- _Exercise details_
Return all the lines below in which the string "Left" appears.

- _Records for the exercise_
==*==
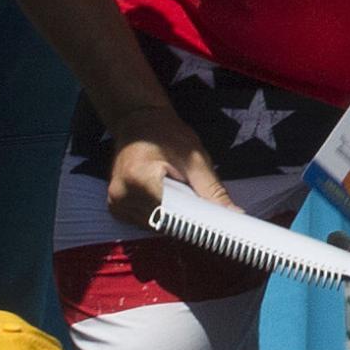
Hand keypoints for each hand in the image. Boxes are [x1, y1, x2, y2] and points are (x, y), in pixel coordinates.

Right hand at [104, 102, 232, 225]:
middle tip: (205, 210)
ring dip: (172, 218)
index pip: (169, 217)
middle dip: (185, 221)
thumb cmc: (166, 134)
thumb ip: (213, 190)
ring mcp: (115, 204)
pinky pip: (144, 220)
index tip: (214, 227)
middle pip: (161, 224)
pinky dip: (161, 215)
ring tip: (186, 199)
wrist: (140, 122)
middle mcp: (121, 197)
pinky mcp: (116, 206)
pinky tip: (172, 201)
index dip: (194, 223)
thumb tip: (233, 212)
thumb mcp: (195, 159)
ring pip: (153, 226)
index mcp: (138, 181)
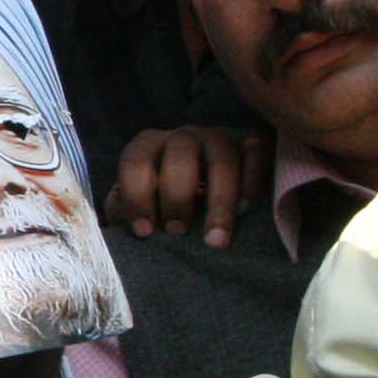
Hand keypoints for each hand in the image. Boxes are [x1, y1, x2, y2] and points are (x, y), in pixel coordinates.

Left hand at [110, 122, 273, 246]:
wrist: (214, 187)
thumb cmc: (168, 200)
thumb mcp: (142, 202)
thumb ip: (124, 209)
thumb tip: (121, 218)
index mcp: (149, 146)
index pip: (136, 160)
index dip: (137, 196)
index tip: (145, 231)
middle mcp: (183, 137)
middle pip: (180, 156)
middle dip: (177, 196)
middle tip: (178, 231)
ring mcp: (220, 138)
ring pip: (221, 159)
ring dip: (219, 201)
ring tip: (215, 240)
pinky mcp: (253, 144)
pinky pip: (255, 155)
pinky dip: (251, 183)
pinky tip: (245, 211)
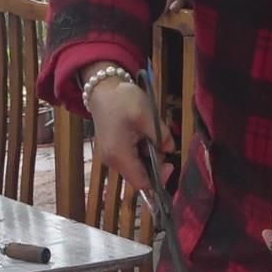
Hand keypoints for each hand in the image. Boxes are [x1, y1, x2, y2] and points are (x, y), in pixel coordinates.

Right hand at [85, 66, 169, 195]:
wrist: (101, 89)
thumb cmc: (122, 100)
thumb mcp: (147, 115)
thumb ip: (161, 136)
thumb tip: (170, 149)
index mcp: (119, 156)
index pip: (142, 183)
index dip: (159, 178)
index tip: (170, 163)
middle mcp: (112, 161)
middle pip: (139, 176)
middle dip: (155, 164)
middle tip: (162, 143)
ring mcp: (110, 157)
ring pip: (136, 167)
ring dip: (148, 156)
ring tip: (151, 135)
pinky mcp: (111, 150)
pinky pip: (130, 159)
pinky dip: (141, 151)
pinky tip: (143, 135)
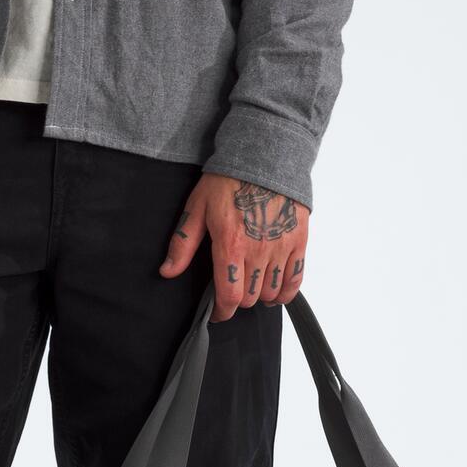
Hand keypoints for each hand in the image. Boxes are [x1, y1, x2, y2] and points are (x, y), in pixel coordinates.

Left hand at [159, 173, 308, 321]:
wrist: (265, 153)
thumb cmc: (229, 179)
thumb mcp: (198, 207)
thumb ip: (183, 243)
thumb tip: (167, 271)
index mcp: (231, 244)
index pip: (229, 296)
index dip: (222, 312)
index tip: (217, 313)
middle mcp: (258, 250)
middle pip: (251, 298)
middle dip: (239, 301)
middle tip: (232, 291)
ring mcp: (281, 247)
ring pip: (272, 293)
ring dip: (261, 296)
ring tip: (252, 287)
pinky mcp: (299, 241)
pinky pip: (295, 280)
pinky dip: (285, 291)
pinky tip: (276, 290)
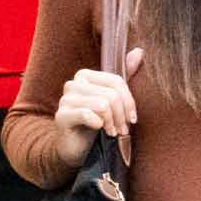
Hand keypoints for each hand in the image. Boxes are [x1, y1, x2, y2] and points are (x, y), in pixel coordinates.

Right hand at [53, 47, 143, 164]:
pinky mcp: (61, 116)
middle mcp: (73, 84)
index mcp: (85, 76)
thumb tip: (139, 51)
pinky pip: (88, 115)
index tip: (132, 119)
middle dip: (121, 115)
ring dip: (112, 122)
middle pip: (111, 94)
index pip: (116, 81)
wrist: (76, 149)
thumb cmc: (97, 124)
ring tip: (112, 132)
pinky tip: (98, 131)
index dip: (129, 101)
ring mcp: (65, 99)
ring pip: (102, 104)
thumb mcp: (113, 101)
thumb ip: (125, 76)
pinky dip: (99, 125)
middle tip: (121, 129)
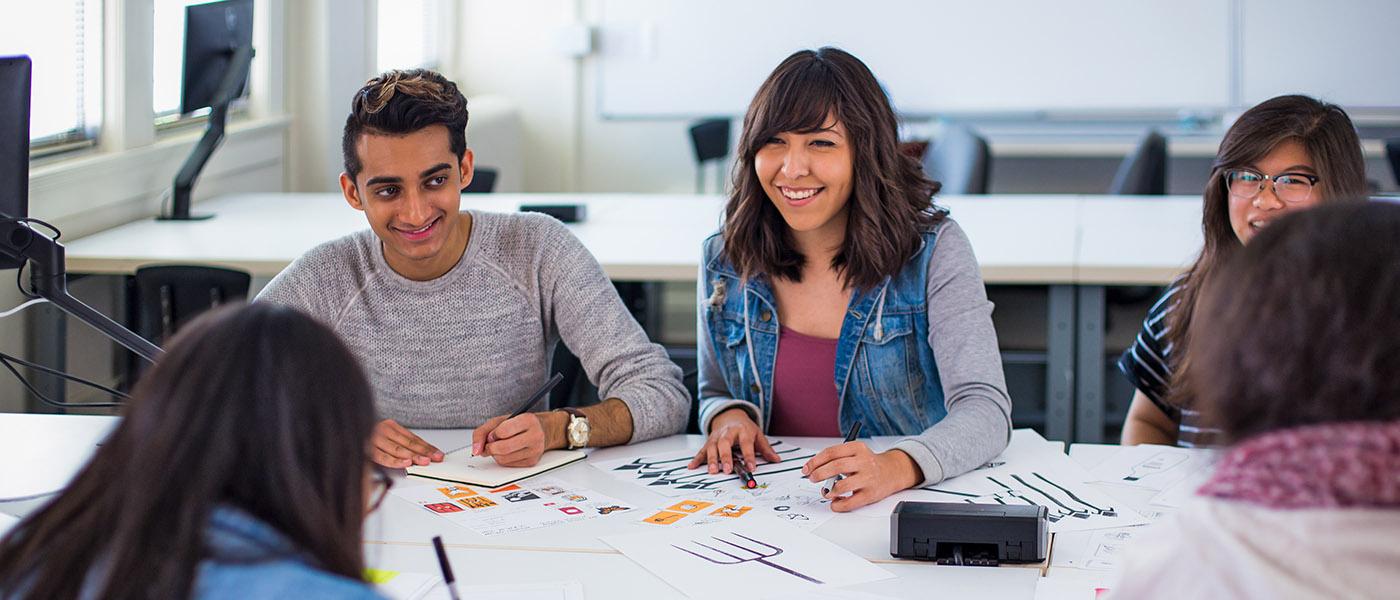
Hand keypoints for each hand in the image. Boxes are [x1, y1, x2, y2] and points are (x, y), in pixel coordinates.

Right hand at [371, 419, 443, 467]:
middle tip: (435, 458)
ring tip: (424, 462)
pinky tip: (405, 462)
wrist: (341, 428)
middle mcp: (384, 429)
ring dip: (413, 456)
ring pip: (398, 448)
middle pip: (408, 443)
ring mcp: (374, 438)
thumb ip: (398, 443)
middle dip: (423, 452)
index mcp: (390, 425)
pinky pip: (383, 456)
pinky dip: (395, 459)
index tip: (438, 453)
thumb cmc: (365, 435)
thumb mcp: (384, 435)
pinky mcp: (366, 447)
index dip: (427, 446)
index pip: (413, 437)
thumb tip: (419, 455)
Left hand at [473, 413, 547, 466]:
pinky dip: (502, 459)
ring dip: (495, 454)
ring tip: (500, 446)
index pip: (503, 431)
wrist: (541, 430)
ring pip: (503, 459)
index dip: (493, 434)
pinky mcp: (532, 462)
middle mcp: (535, 435)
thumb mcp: (500, 420)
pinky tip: (507, 451)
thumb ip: (483, 431)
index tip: (493, 434)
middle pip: (503, 448)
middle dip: (491, 447)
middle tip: (490, 443)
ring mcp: (535, 450)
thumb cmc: (519, 424)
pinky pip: (508, 465)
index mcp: (528, 420)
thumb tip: (476, 450)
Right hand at [687, 407, 780, 473]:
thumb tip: (776, 460)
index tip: (752, 468)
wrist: (730, 416)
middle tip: (728, 470)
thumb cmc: (745, 428)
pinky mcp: (708, 442)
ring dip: (711, 459)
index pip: (746, 444)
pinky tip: (692, 466)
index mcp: (743, 430)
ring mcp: (716, 437)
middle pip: (725, 444)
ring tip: (713, 471)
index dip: (749, 456)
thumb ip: (766, 448)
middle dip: (726, 457)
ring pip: (712, 447)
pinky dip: (696, 459)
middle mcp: (728, 433)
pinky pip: (701, 450)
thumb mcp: (757, 435)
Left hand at [802, 442, 921, 511]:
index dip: (815, 461)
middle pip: (836, 467)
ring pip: (842, 486)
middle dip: (819, 474)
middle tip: (813, 478)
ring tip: (827, 492)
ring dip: (829, 491)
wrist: (892, 471)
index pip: (831, 452)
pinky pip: (851, 502)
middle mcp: (863, 462)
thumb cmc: (867, 463)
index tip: (806, 469)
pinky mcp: (870, 494)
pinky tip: (835, 502)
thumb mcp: (854, 452)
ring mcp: (868, 478)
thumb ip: (836, 458)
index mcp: (857, 448)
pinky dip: (838, 504)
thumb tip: (813, 469)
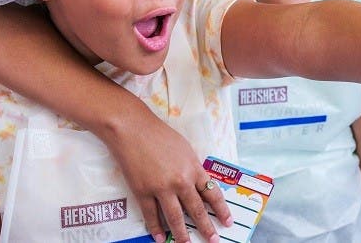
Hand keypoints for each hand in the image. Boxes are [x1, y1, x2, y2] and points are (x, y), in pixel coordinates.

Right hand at [101, 108, 232, 242]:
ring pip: (175, 218)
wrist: (133, 129)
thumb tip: (196, 185)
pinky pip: (151, 215)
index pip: (212, 194)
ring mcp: (161, 188)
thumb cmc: (159, 135)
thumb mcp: (185, 149)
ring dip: (182, 234)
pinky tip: (161, 237)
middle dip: (206, 228)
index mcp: (194, 168)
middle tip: (213, 240)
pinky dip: (156, 228)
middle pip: (196, 210)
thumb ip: (192, 168)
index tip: (227, 221)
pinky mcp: (143, 192)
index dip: (221, 210)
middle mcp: (181, 181)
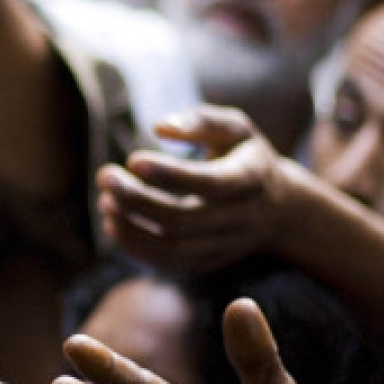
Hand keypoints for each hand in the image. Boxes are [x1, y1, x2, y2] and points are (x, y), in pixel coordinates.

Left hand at [98, 106, 300, 272]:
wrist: (280, 209)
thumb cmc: (247, 158)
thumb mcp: (236, 129)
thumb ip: (202, 121)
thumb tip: (159, 127)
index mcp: (251, 180)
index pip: (209, 183)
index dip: (169, 174)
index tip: (132, 158)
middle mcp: (240, 219)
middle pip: (182, 220)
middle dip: (136, 199)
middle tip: (105, 175)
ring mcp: (224, 246)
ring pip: (171, 248)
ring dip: (130, 227)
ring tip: (104, 201)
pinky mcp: (208, 262)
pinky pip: (167, 262)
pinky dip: (135, 246)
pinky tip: (114, 222)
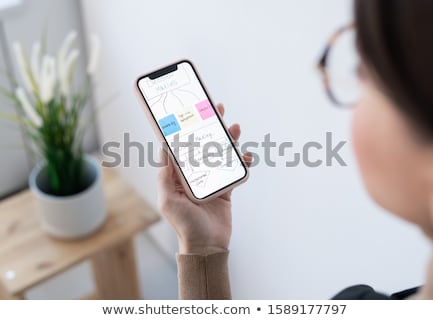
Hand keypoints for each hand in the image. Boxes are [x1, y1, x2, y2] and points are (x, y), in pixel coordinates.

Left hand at [157, 103, 251, 254]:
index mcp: (178, 175)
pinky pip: (234, 169)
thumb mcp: (168, 201)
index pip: (181, 146)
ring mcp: (211, 179)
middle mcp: (194, 174)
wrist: (207, 245)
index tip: (190, 111)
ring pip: (220, 152)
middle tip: (217, 109)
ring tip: (234, 128)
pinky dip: (242, 162)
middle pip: (203, 144)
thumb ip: (165, 176)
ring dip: (228, 139)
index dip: (185, 128)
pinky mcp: (225, 188)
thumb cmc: (185, 225)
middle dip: (210, 126)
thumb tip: (163, 149)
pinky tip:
==*==
- _Task output_
Left hand at [110, 122, 273, 246]:
Left hand at [159, 173, 308, 321]:
Left hand at [473, 413, 547, 466]:
Left hand at [802, 442, 921, 511]:
Left hand at [98, 106, 300, 272]:
Left hand at [157, 103, 251, 254]:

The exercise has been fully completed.